In the second scene, at the last moment, the net miraculously lifts up, the hare goes through and with legendary speed, it outruns the dogs. (Thank goodness this hare did not look back and see that the dogs were slower and take a rest by the side of the road.) The hare as a symbol of the Jewish people in Haggadah illustrations has an interesting parallel in B'rer Rabbit of the Uncle Remus tales, who always manages by quick wits to thwart the designs of B'rer Fox and B'rer Bear to have him for supper. B'rer Rabbit can be interpreted as a symbolic representation of Negro slaves, who pictured themselves as outsmarting their white slavemasters. Jews could see themselves in Europe as rabbits that needed speed and agility (in Jewish terms, quick wits and/or stratagems) to avoid, as best as possible, anti-Semitic plans for their destruction. The Golem is a fantasy in the same vein. Eve Bunting wrote an allegorical children's story about the Holocaust, "Terrible Things," and it is Little Rabbit who survives. As for the rabbit being non-kosher, so is the lion, as in the Lion of Judah, which conveys a completely different image of the Jew from that of the hare.
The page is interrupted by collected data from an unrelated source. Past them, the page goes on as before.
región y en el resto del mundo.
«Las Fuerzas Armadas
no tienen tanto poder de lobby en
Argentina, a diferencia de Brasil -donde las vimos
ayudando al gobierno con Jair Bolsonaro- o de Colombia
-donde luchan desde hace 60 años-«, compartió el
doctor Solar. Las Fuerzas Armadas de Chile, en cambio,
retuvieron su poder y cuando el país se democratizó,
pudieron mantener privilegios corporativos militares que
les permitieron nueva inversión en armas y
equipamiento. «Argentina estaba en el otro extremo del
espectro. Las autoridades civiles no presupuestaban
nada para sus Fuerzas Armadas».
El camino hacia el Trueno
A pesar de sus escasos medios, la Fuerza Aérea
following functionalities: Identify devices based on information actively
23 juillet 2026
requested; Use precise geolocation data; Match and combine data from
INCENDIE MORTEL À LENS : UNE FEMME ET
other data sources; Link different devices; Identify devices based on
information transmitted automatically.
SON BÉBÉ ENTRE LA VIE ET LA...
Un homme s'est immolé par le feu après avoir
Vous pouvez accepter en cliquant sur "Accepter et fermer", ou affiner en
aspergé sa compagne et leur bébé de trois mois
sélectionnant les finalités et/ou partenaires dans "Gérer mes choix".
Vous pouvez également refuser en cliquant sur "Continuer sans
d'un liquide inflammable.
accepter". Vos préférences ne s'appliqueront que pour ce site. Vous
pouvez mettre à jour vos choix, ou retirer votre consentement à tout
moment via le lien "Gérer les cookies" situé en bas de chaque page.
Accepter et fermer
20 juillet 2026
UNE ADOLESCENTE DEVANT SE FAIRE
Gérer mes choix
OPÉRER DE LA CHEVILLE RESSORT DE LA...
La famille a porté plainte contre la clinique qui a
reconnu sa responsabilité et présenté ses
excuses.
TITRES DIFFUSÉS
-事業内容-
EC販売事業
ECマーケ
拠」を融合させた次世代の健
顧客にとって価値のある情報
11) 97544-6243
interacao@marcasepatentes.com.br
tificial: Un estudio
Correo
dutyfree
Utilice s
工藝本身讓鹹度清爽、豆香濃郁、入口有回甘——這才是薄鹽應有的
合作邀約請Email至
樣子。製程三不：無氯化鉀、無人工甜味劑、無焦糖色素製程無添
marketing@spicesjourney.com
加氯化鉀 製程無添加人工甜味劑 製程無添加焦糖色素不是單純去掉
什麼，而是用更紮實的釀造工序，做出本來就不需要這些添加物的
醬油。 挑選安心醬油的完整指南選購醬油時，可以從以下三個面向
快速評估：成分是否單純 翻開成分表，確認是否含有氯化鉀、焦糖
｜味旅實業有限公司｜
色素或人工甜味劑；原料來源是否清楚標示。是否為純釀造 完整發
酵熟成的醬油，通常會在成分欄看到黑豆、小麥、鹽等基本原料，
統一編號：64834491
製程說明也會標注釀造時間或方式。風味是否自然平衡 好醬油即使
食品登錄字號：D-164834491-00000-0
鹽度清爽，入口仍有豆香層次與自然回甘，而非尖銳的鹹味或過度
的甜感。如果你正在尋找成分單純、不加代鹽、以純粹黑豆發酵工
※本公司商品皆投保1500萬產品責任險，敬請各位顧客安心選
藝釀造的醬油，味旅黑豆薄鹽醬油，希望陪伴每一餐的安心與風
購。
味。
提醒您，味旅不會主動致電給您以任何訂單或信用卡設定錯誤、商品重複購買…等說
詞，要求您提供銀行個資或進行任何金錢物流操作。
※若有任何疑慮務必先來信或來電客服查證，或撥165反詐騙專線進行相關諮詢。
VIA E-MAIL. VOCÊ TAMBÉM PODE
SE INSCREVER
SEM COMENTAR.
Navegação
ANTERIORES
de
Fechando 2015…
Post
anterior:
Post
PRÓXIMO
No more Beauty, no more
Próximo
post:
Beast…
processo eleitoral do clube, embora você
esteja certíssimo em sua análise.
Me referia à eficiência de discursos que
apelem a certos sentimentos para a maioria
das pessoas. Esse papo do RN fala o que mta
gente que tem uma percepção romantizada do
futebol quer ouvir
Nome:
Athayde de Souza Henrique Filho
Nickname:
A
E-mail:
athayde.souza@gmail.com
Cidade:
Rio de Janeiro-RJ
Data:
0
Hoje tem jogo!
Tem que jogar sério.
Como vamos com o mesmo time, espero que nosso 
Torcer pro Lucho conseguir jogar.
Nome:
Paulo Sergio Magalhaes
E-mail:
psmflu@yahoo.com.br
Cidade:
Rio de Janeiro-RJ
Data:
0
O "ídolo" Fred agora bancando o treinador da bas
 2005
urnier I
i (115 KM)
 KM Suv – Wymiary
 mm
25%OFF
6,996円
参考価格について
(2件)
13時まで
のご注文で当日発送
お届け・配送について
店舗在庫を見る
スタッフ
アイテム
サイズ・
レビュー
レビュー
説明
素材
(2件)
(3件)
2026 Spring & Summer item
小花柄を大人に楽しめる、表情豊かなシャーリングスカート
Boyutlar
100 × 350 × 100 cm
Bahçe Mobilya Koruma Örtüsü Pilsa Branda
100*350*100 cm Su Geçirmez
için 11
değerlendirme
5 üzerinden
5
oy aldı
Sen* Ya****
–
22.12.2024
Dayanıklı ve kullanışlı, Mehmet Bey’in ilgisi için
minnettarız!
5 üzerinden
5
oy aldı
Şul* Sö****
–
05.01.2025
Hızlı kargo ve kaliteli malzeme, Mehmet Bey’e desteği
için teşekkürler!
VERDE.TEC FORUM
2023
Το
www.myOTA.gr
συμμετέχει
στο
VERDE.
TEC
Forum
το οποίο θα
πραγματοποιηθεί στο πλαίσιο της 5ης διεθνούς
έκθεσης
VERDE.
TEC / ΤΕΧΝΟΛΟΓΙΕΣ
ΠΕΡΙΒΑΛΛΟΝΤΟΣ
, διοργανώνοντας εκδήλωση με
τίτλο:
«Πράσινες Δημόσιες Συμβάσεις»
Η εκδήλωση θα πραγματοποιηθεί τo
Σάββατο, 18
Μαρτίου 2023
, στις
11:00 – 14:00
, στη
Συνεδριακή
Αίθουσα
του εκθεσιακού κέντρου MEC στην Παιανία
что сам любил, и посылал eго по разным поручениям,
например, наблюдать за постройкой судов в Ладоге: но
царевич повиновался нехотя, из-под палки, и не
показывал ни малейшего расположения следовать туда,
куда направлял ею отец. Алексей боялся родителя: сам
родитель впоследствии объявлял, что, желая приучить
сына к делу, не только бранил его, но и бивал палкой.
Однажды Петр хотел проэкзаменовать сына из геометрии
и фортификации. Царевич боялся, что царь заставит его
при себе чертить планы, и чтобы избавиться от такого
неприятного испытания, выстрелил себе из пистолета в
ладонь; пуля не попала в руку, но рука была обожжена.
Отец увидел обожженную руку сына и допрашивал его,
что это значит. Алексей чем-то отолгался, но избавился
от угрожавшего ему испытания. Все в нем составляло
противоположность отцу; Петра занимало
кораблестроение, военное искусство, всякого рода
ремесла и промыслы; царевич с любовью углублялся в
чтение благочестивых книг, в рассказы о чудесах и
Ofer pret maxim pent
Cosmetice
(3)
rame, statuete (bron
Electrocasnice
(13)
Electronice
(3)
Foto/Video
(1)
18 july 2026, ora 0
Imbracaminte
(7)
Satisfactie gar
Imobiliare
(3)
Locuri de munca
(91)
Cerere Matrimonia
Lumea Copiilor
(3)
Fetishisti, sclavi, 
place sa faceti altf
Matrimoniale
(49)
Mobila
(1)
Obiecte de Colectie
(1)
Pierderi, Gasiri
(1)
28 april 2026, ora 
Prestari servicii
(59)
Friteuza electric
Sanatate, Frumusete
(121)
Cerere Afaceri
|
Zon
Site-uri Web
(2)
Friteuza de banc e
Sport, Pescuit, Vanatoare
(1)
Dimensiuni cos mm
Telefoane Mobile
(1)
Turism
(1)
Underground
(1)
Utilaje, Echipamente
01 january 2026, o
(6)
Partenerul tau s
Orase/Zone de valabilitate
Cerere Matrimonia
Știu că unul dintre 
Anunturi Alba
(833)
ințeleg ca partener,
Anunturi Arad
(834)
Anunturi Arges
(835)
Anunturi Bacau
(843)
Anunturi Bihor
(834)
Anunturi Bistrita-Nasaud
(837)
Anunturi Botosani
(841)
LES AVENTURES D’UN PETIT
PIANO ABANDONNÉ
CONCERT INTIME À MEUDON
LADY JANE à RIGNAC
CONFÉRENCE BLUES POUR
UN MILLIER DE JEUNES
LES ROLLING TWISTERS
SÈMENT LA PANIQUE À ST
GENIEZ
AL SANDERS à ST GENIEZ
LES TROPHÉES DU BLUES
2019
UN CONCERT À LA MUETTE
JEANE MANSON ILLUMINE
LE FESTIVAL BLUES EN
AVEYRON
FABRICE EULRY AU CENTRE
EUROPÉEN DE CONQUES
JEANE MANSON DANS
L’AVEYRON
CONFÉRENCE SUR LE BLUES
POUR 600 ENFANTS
Commentary by Rabbi Bernard Mehlman: The presence of the two plates for the first time in the Augsburg Haggadah may be an allegory on the fate of the Jews often persecuted at the Pesach/Easter season.
Commentary by Rabbi Amy Scheinerman: Rabbi Davidow's sense that the hunting scene is an allegory for Jewish history reminds me of the interpretation of Chad Gadya as an allegory of Jewish history. Moreover, the success of the hares in escaping their would-be captors reminds one of the sense of jubilation our ancestors must have felt after crossing through the Reed Sea and seeing their oppressors permanently separated from them and unable to reach them. The net renders the dogs and hunters unable to reach the hares. They look back and sing their own version of Shirat HaYam.